-- EXTRACTED DATA follows --

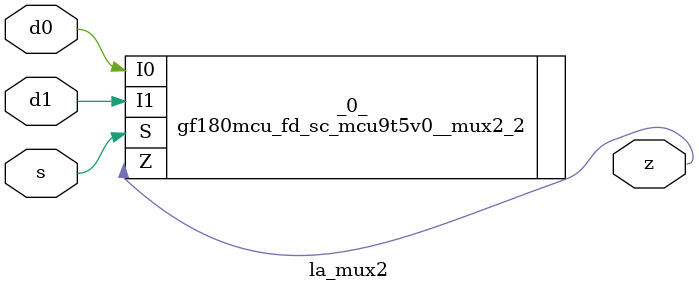
<source format=v>

/* Generated by Yosys 0.44 (git sha1 80ba43d26, g++ 11.4.0-1ubuntu1~22.04 -fPIC -O3) */

(* top =  1  *)
(* src = "inputs/la_mux2.v:10.1-21.10" *)
module la_mux2 (
    d0,
    d1,
    s,
    z
);
  (* src = "inputs/la_mux2.v:13.12-13.14" *)
  input d0;
  wire d0;
  (* src = "inputs/la_mux2.v:14.12-14.14" *)
  input d1;
  wire d1;
  (* src = "inputs/la_mux2.v:15.12-15.13" *)
  input s;
  wire s;
  (* src = "inputs/la_mux2.v:16.12-16.13" *)
  output z;
  wire z;
  gf180mcu_fd_sc_mcu9t5v0__mux2_2 _0_ (
      .I0(d0),
      .I1(d1),
      .S (s),
      .Z (z)
  );
endmodule

</source>
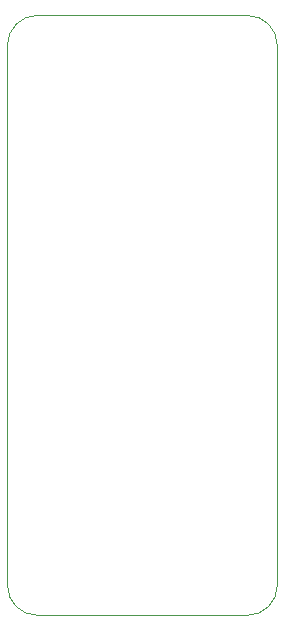
<source format=gbr>
%TF.GenerationSoftware,KiCad,Pcbnew,7.0.9*%
%TF.CreationDate,2023-12-25T10:03:32-05:00*%
%TF.ProjectId,pcb_ac_interface,7063625f-6163-45f6-996e-746572666163,rev?*%
%TF.SameCoordinates,Original*%
%TF.FileFunction,Profile,NP*%
%FSLAX46Y46*%
G04 Gerber Fmt 4.6, Leading zero omitted, Abs format (unit mm)*
G04 Created by KiCad (PCBNEW 7.0.9) date 2023-12-25 10:03:32*
%MOMM*%
%LPD*%
G01*
G04 APERTURE LIST*
%TA.AperFunction,Profile*%
%ADD10C,0.100000*%
%TD*%
G04 APERTURE END LIST*
D10*
X148590000Y-114300000D02*
X130810000Y-114300000D01*
X151130000Y-66040000D02*
X151130000Y-111760000D01*
X130810000Y-63500000D02*
X148590000Y-63500000D01*
X128270000Y-111760000D02*
X128270000Y-66040000D01*
X130810000Y-63500000D02*
G75*
G03*
X128270000Y-66040000I0J-2540000D01*
G01*
X128270000Y-111760000D02*
G75*
G03*
X130810000Y-114300000I2540000J0D01*
G01*
X148590000Y-114300000D02*
G75*
G03*
X151130000Y-111760000I0J2540000D01*
G01*
X151130000Y-66040000D02*
G75*
G03*
X148590000Y-63500000I-2540000J0D01*
G01*
M02*

</source>
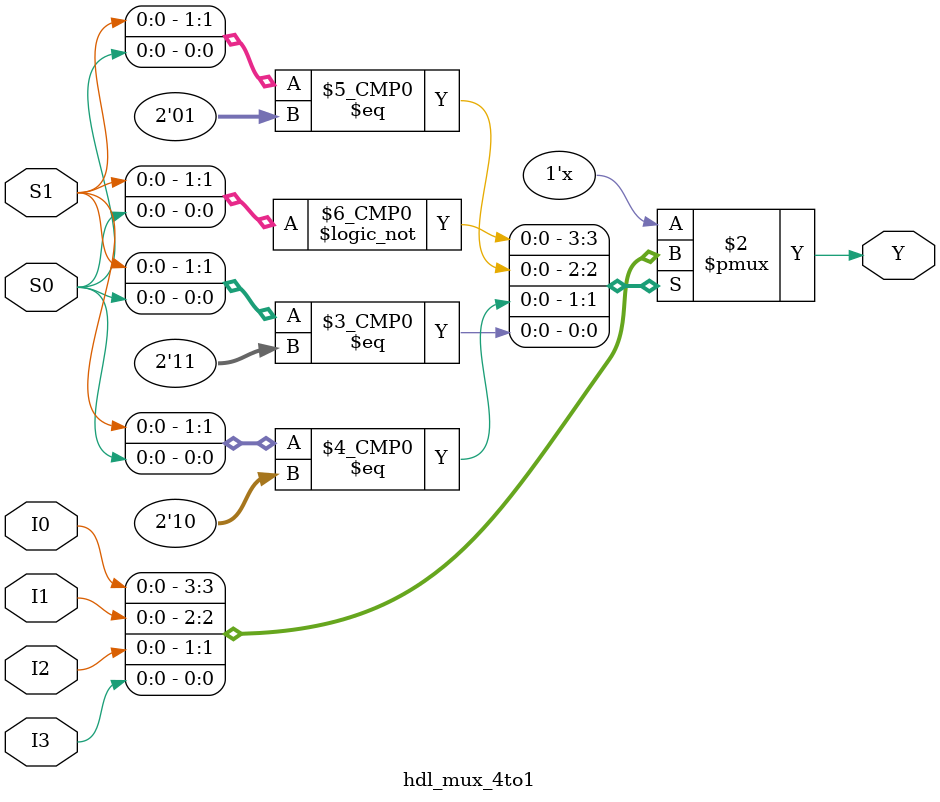
<source format=v>
module hdl_mux_4to1(
    input I0, I1, I2, I3,
    input S1, S0,
    output reg Y
);

    always @(*) begin
        case ({S1, S0})
            2'b00: Y = I0;
            2'b01: Y = I1;
            2'b10: Y = I2;
            2'b11: Y = I3;
            default: Y = 1'b0;
        endcase
    end

endmodule

</source>
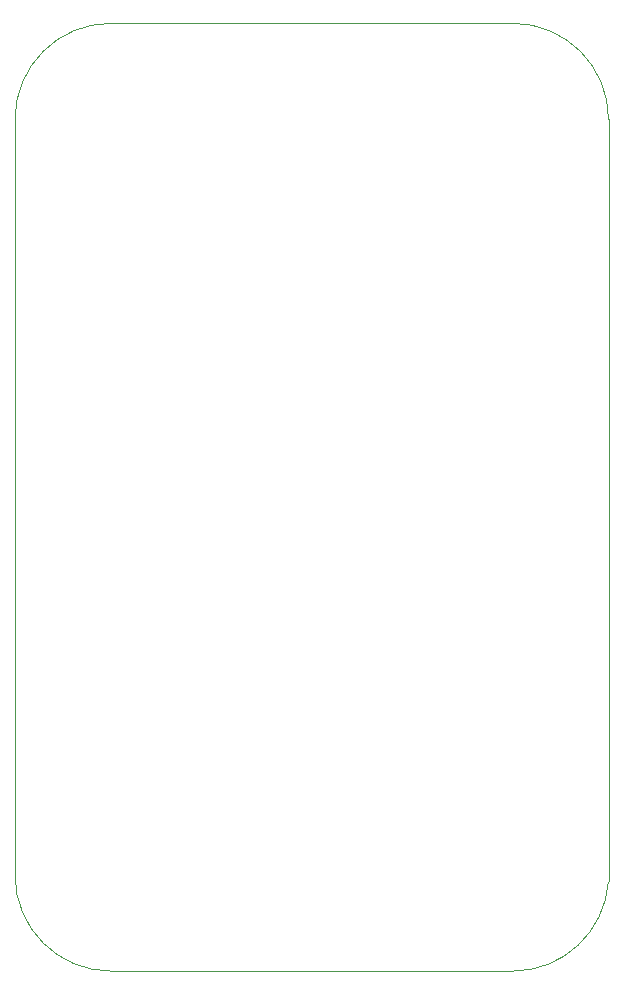
<source format=gbr>
%TF.GenerationSoftware,Altium Limited,Altium Designer,22.7.1 (60)*%
G04 Layer_Color=0*
%FSLAX45Y45*%
%MOMM*%
%TF.SameCoordinates,6F5B2F55-B7AD-49D5-9618-4F223791D6AE*%
%TF.FilePolarity,Positive*%
%TF.FileFunction,Profile,NP*%
%TF.Part,Single*%
G01*
G75*
%TA.AperFunction,Profile*%
%ADD45C,0.02540*%
D45*
X800000Y-12738D02*
G02*
X-12738Y800000I0J812738D01*
G01*
Y7200000D01*
D02*
G02*
X800000Y8012738I812738J0D01*
G01*
X4200000D01*
D02*
G02*
X5012738Y7200000I0J-812738D01*
G01*
Y750000D01*
X5010748Y743164D01*
D02*
G02*
X4200000Y-12738I-810748J56836D01*
G01*
X800000D01*
%TF.MD5,d9785a030e749c0b7d7c780f97007b2e*%
M02*

</source>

-- EXTRACTED DATA concluded --

== REQUEST ==
Return all the lines above exactly; none of the pictures should appear.

== YOUR SOLUTION ==
<source format=v>

/* Generated by Yosys 0.44 (git sha1 80ba43d26, g++ 11.4.0-1ubuntu1~22.04 -fPIC -O3) */

(* top =  1  *)
(* src = "inputs/la_mux2.v:10.1-21.10" *)
module la_mux2 (
    d0,
    d1,
    s,
    z
);
  (* src = "inputs/la_mux2.v:13.12-13.14" *)
  input d0;
  wire d0;
  (* src = "inputs/la_mux2.v:14.12-14.14" *)
  input d1;
  wire d1;
  (* src = "inputs/la_mux2.v:15.12-15.13" *)
  input s;
  wire s;
  (* src = "inputs/la_mux2.v:16.12-16.13" *)
  output z;
  wire z;
  gf180mcu_fd_sc_mcu9t5v0__mux2_2 _0_ (
      .I0(d0),
      .I1(d1),
      .S (s),
      .Z (z)
  );
endmodule

</source>
<source format=gbr>
%TF.GenerationSoftware,KiCad,Pcbnew,7.0.9*%
%TF.CreationDate,2023-12-25T10:03:32-05:00*%
%TF.ProjectId,pcb_ac_interface,7063625f-6163-45f6-996e-746572666163,rev?*%
%TF.SameCoordinates,Original*%
%TF.FileFunction,Profile,NP*%
%FSLAX46Y46*%
G04 Gerber Fmt 4.6, Leading zero omitted, Abs format (unit mm)*
G04 Created by KiCad (PCBNEW 7.0.9) date 2023-12-25 10:03:32*
%MOMM*%
%LPD*%
G01*
G04 APERTURE LIST*
%TA.AperFunction,Profile*%
%ADD10C,0.100000*%
%TD*%
G04 APERTURE END LIST*
D10*
X148590000Y-114300000D02*
X130810000Y-114300000D01*
X151130000Y-66040000D02*
X151130000Y-111760000D01*
X130810000Y-63500000D02*
X148590000Y-63500000D01*
X128270000Y-111760000D02*
X128270000Y-66040000D01*
X130810000Y-63500000D02*
G75*
G03*
X128270000Y-66040000I0J-2540000D01*
G01*
X128270000Y-111760000D02*
G75*
G03*
X130810000Y-114300000I2540000J0D01*
G01*
X148590000Y-114300000D02*
G75*
G03*
X151130000Y-111760000I0J2540000D01*
G01*
X151130000Y-66040000D02*
G75*
G03*
X148590000Y-63500000I-2540000J0D01*
G01*
M02*

</source>
<source format=v>
module hdl_mux_4to1(
    input I0, I1, I2, I3,
    input S1, S0,
    output reg Y
);

    always @(*) begin
        case ({S1, S0})
            2'b00: Y = I0;
            2'b01: Y = I1;
            2'b10: Y = I2;
            2'b11: Y = I3;
            default: Y = 1'b0;
        endcase
    end

endmodule

</source>
<source format=gbr>
%TF.GenerationSoftware,Altium Limited,Altium Designer,22.7.1 (60)*%
G04 Layer_Color=0*
%FSLAX45Y45*%
%MOMM*%
%TF.SameCoordinates,6F5B2F55-B7AD-49D5-9618-4F223791D6AE*%
%TF.FilePolarity,Positive*%
%TF.FileFunction,Profile,NP*%
%TF.Part,Single*%
G01*
G75*
%TA.AperFunction,Profile*%
%ADD45C,0.02540*%
D45*
X800000Y-12738D02*
G02*
X-12738Y800000I0J812738D01*
G01*
Y7200000D01*
D02*
G02*
X800000Y8012738I812738J0D01*
G01*
X4200000D01*
D02*
G02*
X5012738Y7200000I0J-812738D01*
G01*
Y750000D01*
X5010748Y743164D01*
D02*
G02*
X4200000Y-12738I-810748J56836D01*
G01*
X800000D01*
%TF.MD5,d9785a030e749c0b7d7c780f97007b2e*%
M02*

</source>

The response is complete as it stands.